On Sun, Jan 12, 2025 at 08:51:20PM +0800, Kun Hu wrote:
> > 2025年1月12日 20:02,Matthew Wilcox <willy@...radead.org> 写道:
> > 
> > On Sun, Jan 12, 2025 at 05:46:24PM +0800, Kun Hu wrote:
> >> Hello,
> >> 
> >> When using our customized fuzzer tool to fuzz the latest Linux kernel, the following crash (42s)
> >> was triggered.
> > 
> > It's not a crash.  It's a warning.  You've just configured your kernel
> > to crash when emitting a warning.
> > 
> > What you need to do is poke around in the reproducer you've found and
> > figure out what it is you're doing that causes this warning.  Are
> > you constraining your task with memory groups, for example?  Are you
> > doing a huge amount of I/O which is causing your disk to be
> > bottlenecked?  Something else?
> > 
> > It's all very well to automate finding bugs, but you're asking other
> > people to do a lot of the work for you.
> > 
> 
> Thank you very much and sorry at the same time.
> 
> We know that most of the work of locating a issue should be done by the reporter, but having just looked into fuzzing against the kernel, the background knowledge of the kernel is not very familiar at the moment. That's why we've taken the approach of sending out a report first, and after getting professional feedback from the maintainers, we're able to target test a particular subsystem or module for them to improve efficiency.
> 
> Our strategy seems to be incorrect and certainly due to our lack of Kernel expertise, again I apologize, we will improve and hopefully report really useful information.
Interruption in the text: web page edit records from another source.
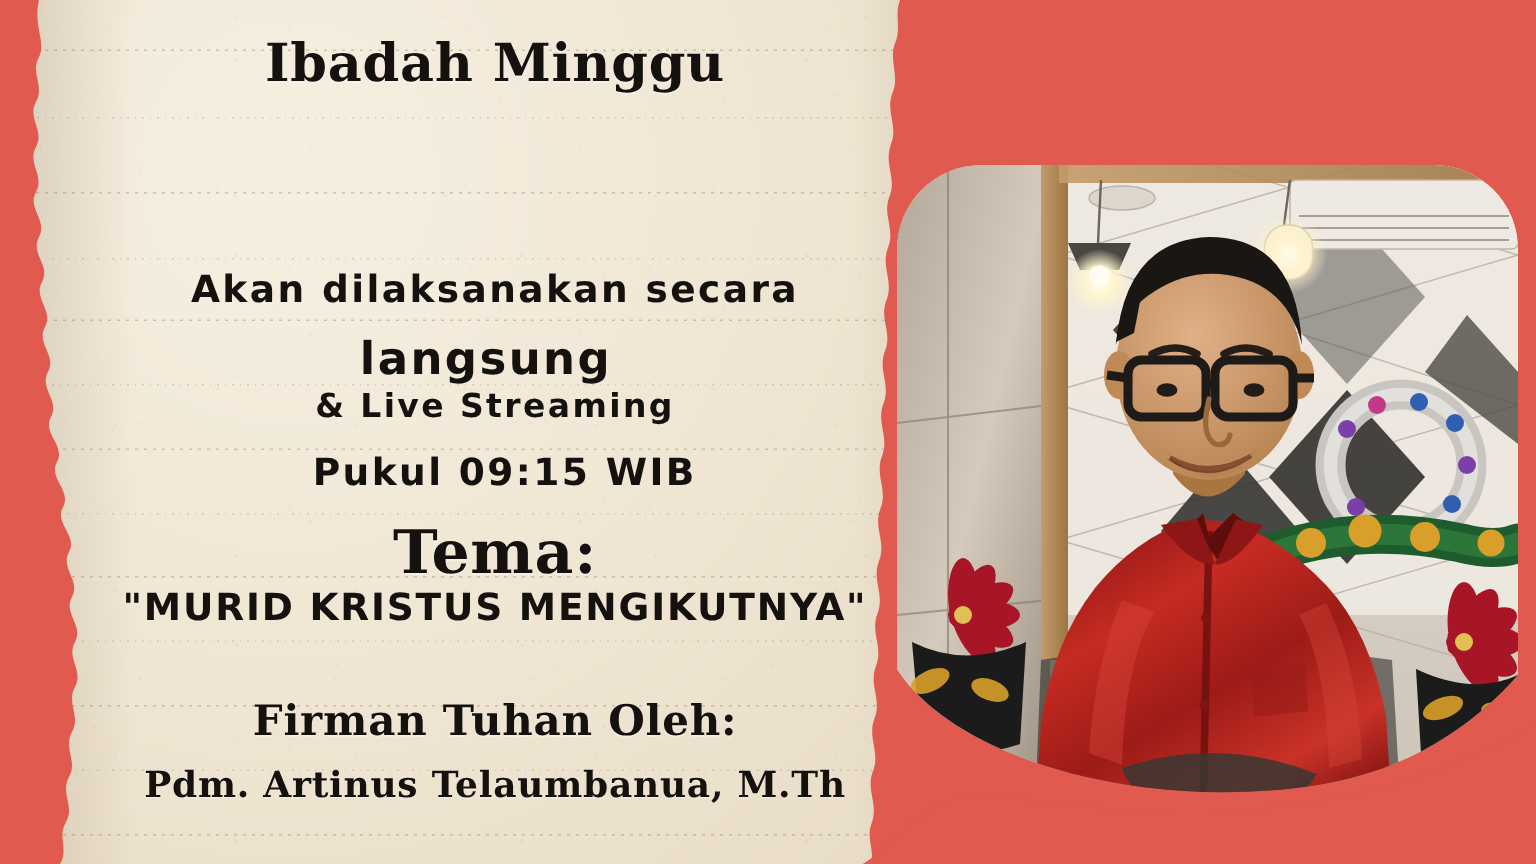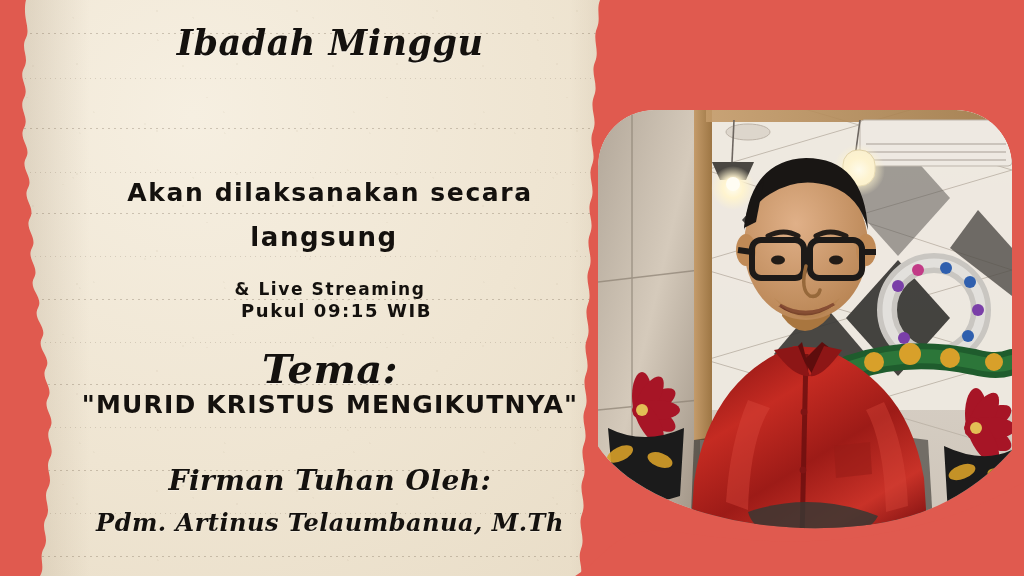--- a/index.html
+++ b/index.html
@@ -63,36 +63,36 @@
     pointer-events:none;
   }
 
   
   .content{
     position:absolute;left:70px;top:0;width:520px;height:576px;
     text-align:center;color:#14110e;
   }
   .script{
     font-family:"DejaVu Serif", serif;
-    font-style:italic;font-weight:700;
+    font-weight:700;
     letter-spacing:.5px;
     text-shadow:0 1px 0 rgba(255,255,255,.35);
   }
   .blockish{
     font-family:"DejaVu Sans", sans-serif;
     font-weight:700;
     letter-spacing:1.6px;
   }
   .t-line1{position:absolute;top:24px;left:0;right:0;font-size:35px;line-height:1.08;}
   .t-line2{position:absolute;top:64px;left:0;right:0;font-size:35px;line-height:1.08;}
 
   .b-line1{position:absolute;top:178px;left:0;right:0;font-size:25px;}
-  .b-line2{position:absolute;top:222px;left:0;right:12px;font-size:26px;}
-  .b-line3{position:absolute;top:259px;left:0;right:0;font-size:17px;margin-top:20px;}
-  .b-line4{position:absolute;top:300px;left:13px;right:0;font-size:18px;}
+  .b-line2{position:absolute;top:222px;left:0;right:12px;font-size:30px;}
+  .b-line3{position:absolute;top:259px;left:0;right:0;font-size:22px;}
+  .b-line4{position:absolute;top:300px;left:13px;right:0;font-size:25px;}
 
   .tema{position:absolute;top:345px;left:0;right:0;font-size:40px;}
   .tema-val{position:absolute;top:390px;left:0;right:0;font-size:25px;letter-spacing:1.2px;}
 
   .by{position:absolute;top:464px;left:0;right:0;font-size:28px;}
   .by-name{position:absolute;top:508px;left:0;right:0;font-size:24px;}
 
   
   .photo{
     position:absolute;left:598px;top:110px;width:414px;height:430px;

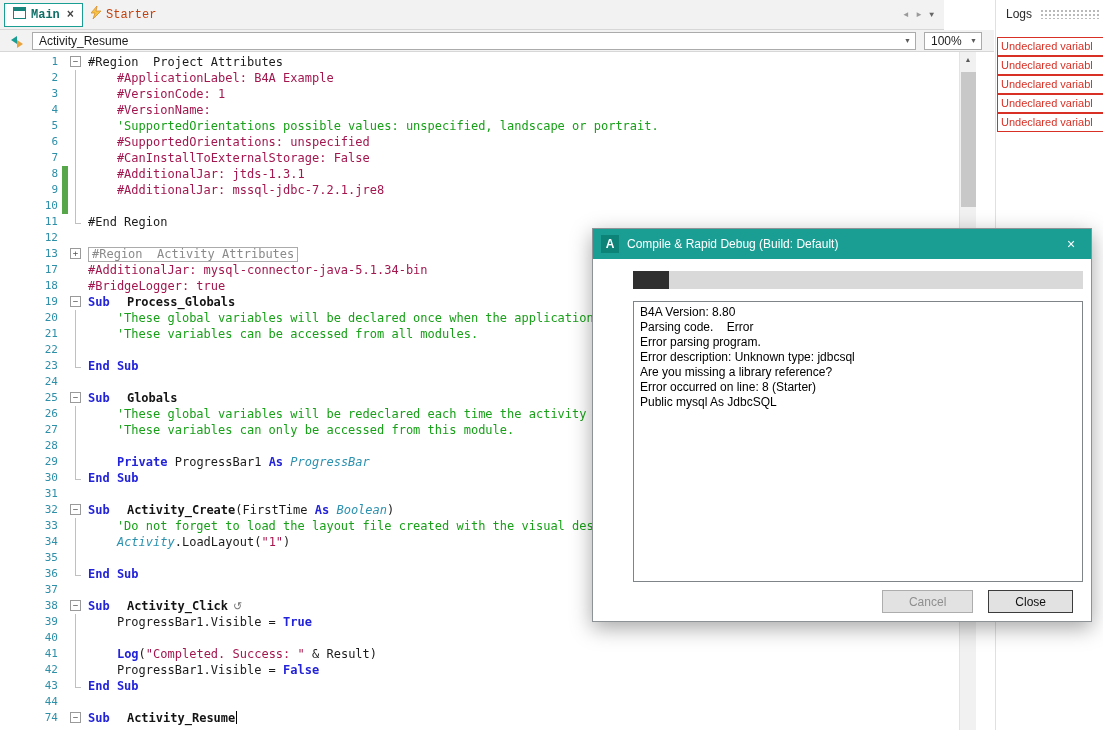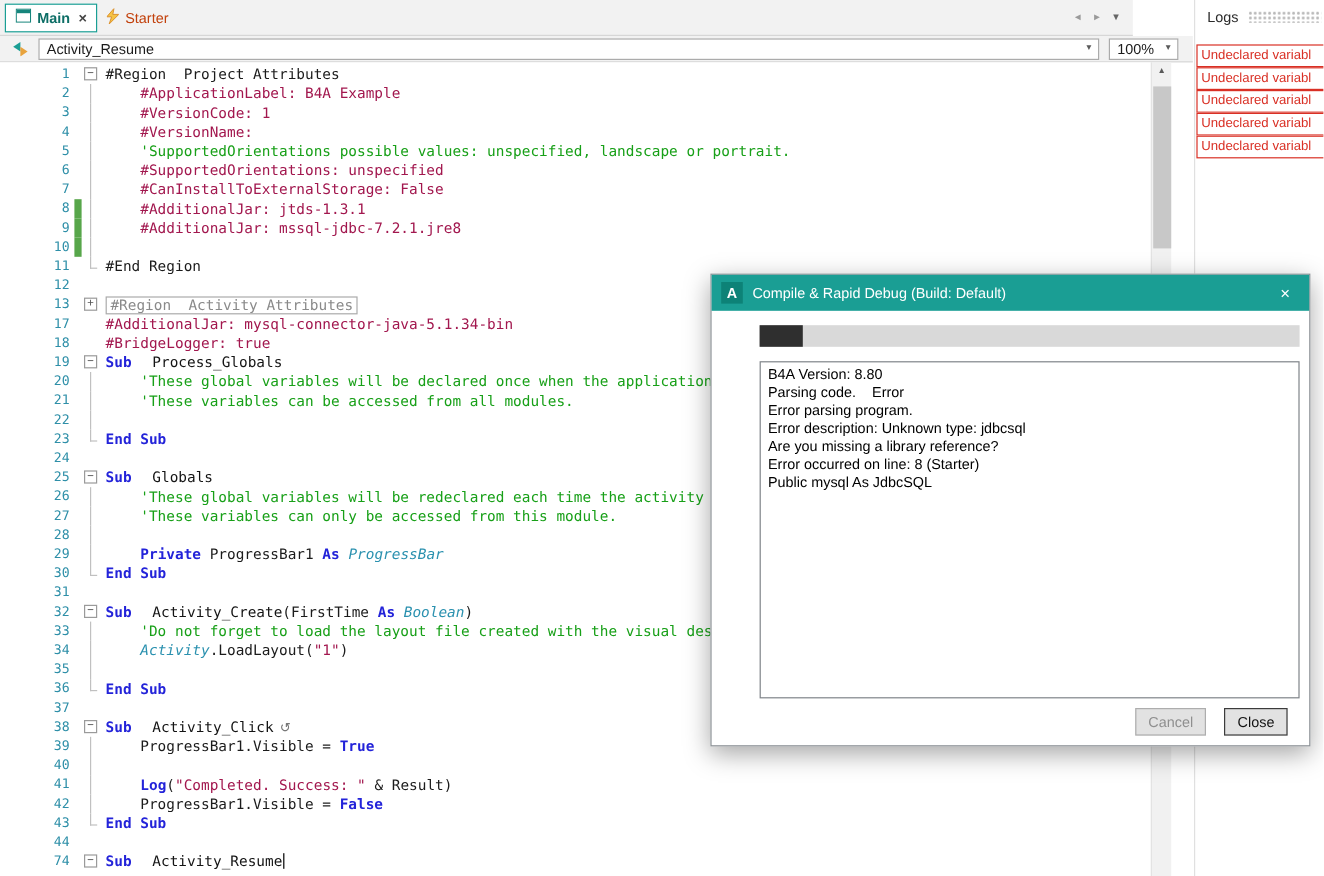--- a/index.html
+++ b/index.html
@@ -3,21 +3,21 @@
 <meta charset="utf-8">
 <style>
   * { box-sizing: border-box; margin: 0; padding: 0; }
   html, body { width: 1103px; height: 730px; overflow: hidden; }
   body { font-family: "Liberation Sans", sans-serif; background: #fff; }
   .screen { position: relative; width: 1103px; height: 730px; overflow: hidden; background: #fff; }
 
   
   .tabbar { position: absolute; left: 0; top: 0; width: 944px; height: 30px;
             background: #F2F2F2; border-bottom: 1px solid #D7D7D7;
-            display: flex; align-items: center; }
+            display: flex; align-items: center; font-family: Liberation Mono, monospace; }
   .tab { height: 24px; display: flex; align-items: center; gap: 5px; padding: 0 8px;
          font-size: 12px; color: #c2410c; cursor: default; }
   .tab.active { background: #FFFFFF; border: 1px solid var(--accent, #1A9E94);
                 color: #0D6E66; font-weight: bold; margin-left: 4px; }
   .tab-close { font-weight: bold; color: #444; padding-left: 2px; font-size: 12px; }
   .tab-nav { margin-left: auto; display: flex; gap: 8px; padding-right: 10px;
              font-size: 8px; color: #9A9A9A; align-items: center; }
   .tab-nav .dark { color: #666; }
 
   
@@ -45,21 +45,21 @@
   .fold-box { position: absolute; left: 2px; top: 2px; width: 11px; height: 11px;
               border: 1px solid #9A9A9A; background: #fff; color: #555;
               font-size: 9px; line-height: 9px; text-align: center; }
   .fold-vline::before { content: ""; position: absolute; left: 7px; top: 0; bottom: 0;
                         border-left: 1px solid #C0C0C0; }
   .fold-end::before { content: ""; position: absolute; left: 7px; top: 0; height: 9px;
                       width: 5px; border-left: 1px solid #C0C0C0; border-bottom: 1px solid #C0C0C0; }
   .code-text { white-space: pre; padding-left: 4px; }
   .tok-p   { color: #1B1B1B; }
   .tok-k   { color: var(--keyword, #2323D9); font-weight: bold; }
-  .tok-sub { color: #141414; font-weight: normal; padding-left: 10px; }
+  .tok-sub { color: #141414; font-weight: bold; padding-left: 10px; }
   .tok-c   { color: var(--comment, #18A018); }
   .tok-m   { color: var(--literal, #A2174E); }
   .tok-t   { color: var(--type, #2B91AF); font-style: italic; }
   .tok-boxed { color: #8A8A8A; border: 1px solid #ABABAB; padding: 0 3px;
                display: inline-block; height: 15px; line-height: 13px; }
   .sub-icon { color: #777; margin-left: 5px; font-family: "DejaVu Sans", sans-serif; font-size: 11px; }
   .caret { display: inline-block; width: 1px; height: 13px; background: #000;
            vertical-align: -2px; margin-left: 1px; }
 
   
@@ -97,21 +97,21 @@
   .dialog-title-text { flex: 1; white-space: nowrap; overflow: hidden; }
   .dialog-close { width: 24px; text-align: center; font-size: 14px; color: #fff; }
   .dialog-body { flex: 1; display: flex; flex-direction: column; padding: 12px 8px 8px; margin-left: 32px; }
   .progress { height: 18px; flex: none; background: #D9D9D9; }
   .progress-fill { height: 100%; width: 8%; background: var(--progress, #2F2F2F); }
   .output { flex: 1; margin-top: 12px; border: 1px solid #7F8489; padding: 3px 6px;
             font-size: 12px; line-height: 15px; color: #000; white-space: pre;
             overflow: hidden; }
   .dialog-buttons { flex: none; display: flex; justify-content: flex-end; align-items: center;
                     gap: 15px; padding-top: 8px; }
-  .btn { height: 23px; min-width: 52px; padding: 0 10px; font-size: 12px;
+  .btn { height: 23px; min-width: 52px; padding: 0 26px; font-size: 12px;
          font-family: "Liberation Sans", sans-serif; background: #E2E2E2;
          border: 1px solid #ADADAD; cursor: default; text-align: right; }
   .btn-cancel { color: #8F8F8F; min-width: 56px; }
   .btn-close  { color: #111; border-color: #3C3C3C; margin-right: 10px; }
 </style>
 </head>
 <body>
 
 <div class="screen">
 

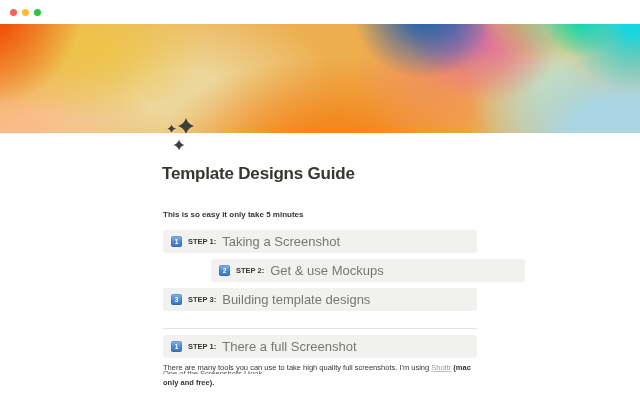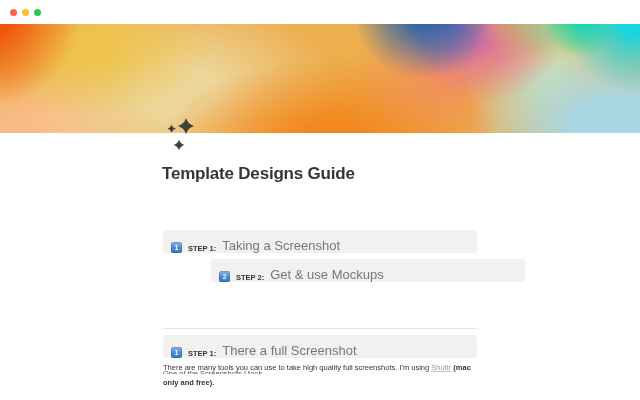--- a/index.html
+++ b/index.html
@@ -50,21 +50,21 @@
   }
   .subtitle {
     position: absolute; left: 163px; top: 210px; width: 320px;
     font-size: 8px; font-weight: 700; color: #37352F;
   }
 
   
   .step-row {
     position: absolute; left: 163px; width: 314px; height: 23px;
     background: #F1F1EF; border-radius: 3px;
-    display: flex; align-items: flex-end; padding: 0 8px; gap: 6px; cursor: pointer;
+    display: flex; align-items: center; padding: 0 8px; gap: 6px; cursor: pointer;
   }
   .row-1 { top: 230px; } .row-2 { top: 259px; margin-left: 48px; } .row-3 { top: 288px; } .row-4 { top: 335px; }
   .keycap {
     width: 11px; height: 11px; border-radius: 2.5px; flex: 0 0 auto;
     background: linear-gradient(180deg, #85B5EC 0%, #4E88D0 55%, #3B74BE 100%);
     box-shadow: inset 0 0 0 0.5px rgba(20,50,90,0.35);
     color: #ffffff; font-size: 6.5px; font-weight: 700;
     display: flex; align-items: center; justify-content: center;
   }
   .step-label { font-size: 7.5px; font-weight: 700; color: #37352F; white-space: nowrap; }
@@ -100,33 +100,39 @@
   <div class="page-icon">
     <svg width="36" height="44" viewBox="0 0 36 44" xmlns="http://www.w3.org/2000/svg" aria-hidden="true">
       <path fill="#3F3F3D" d="M26 6 Q27.8 12.2 34 14 Q27.8 15.8 26 22 Q24.2 15.8 18 14 Q24.2 12.2 26 6 Z"></path>
       <path fill="#3F3F3D" d="M11.5 12.5 Q12.5 15.9 16 16.5 Q12.5 17.6 11.5 20.5 Q10.5 17.6 7.5 16.5 Q10.5 15.9 11.5 12.5 Z"></path>
       <path fill="#3F3F3D" d="M19 27.5 Q20.2 31.8 24.5 33 Q20.2 34.2 19 38.5 Q17.8 34.2 13.5 33 Q17.8 31.8 19 27.5 Z"></path>
     </svg>
   </div>
 
   <h1 class="page-title">Template Designs Guide</h1>
 
+  <div class="subtitle">This is so easy it only take 5 minutes</div>
 
   <div class="step-row row-1">
     <span class="keycap">1</span>
     <span class="step-label">STEP 1:</span>
     <span class="step-text">Taking a Screenshot</span>
   </div>
 
   <div class="step-row row-2">
     <span class="keycap">2</span>
     <span class="step-label">STEP 2:</span>
     <span class="step-text">Get &amp; use Mockups</span>
   </div>
 
+  <div class="step-row row-3">
+    <span class="keycap">3</span>
+    <span class="step-label">STEP 3:</span>
+    <span class="step-text">Building template designs</span>
+  </div>
 
   <div class="divider"></div>
 
   <div class="step-row row-4">
     <span class="keycap">1</span>
     <span class="step-label">STEP 1:</span>
     <span class="step-text">There a full Screenshot</span>
   </div>
 
   <p class="para"><span>There are many tools you can use to take high quality full screenshots. I'm using </span><a>Shottr</a><b> (mac only and free).</b></p>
I'm not asking you to analyse the kernel; that is indeed a hard task.
I'm asking you to analyse the reproducer.  What is it really doing to
create the problem?  Often syzkaller includes a lot of extraneous goop
that's not relevant.  So, you can try to minimise the reproducer.

If you're going to be fuzzing filesystems (and it seems like you've
sent a lot of filesystem reports), then you should probably say if the
reproducer uses a specially crafted image.  Most filesystem developers
will prioritise these bugs differently.

It's really hard to get a good workflow going with syzkaller.  Google
has been trained now, and syzbot mostly produces good quality bugs.
It's really frustrating to have to train a new group of people all
over again.  It would be much better if you worked with Google to get
your changes into syzbot.  Probably less work for you, too.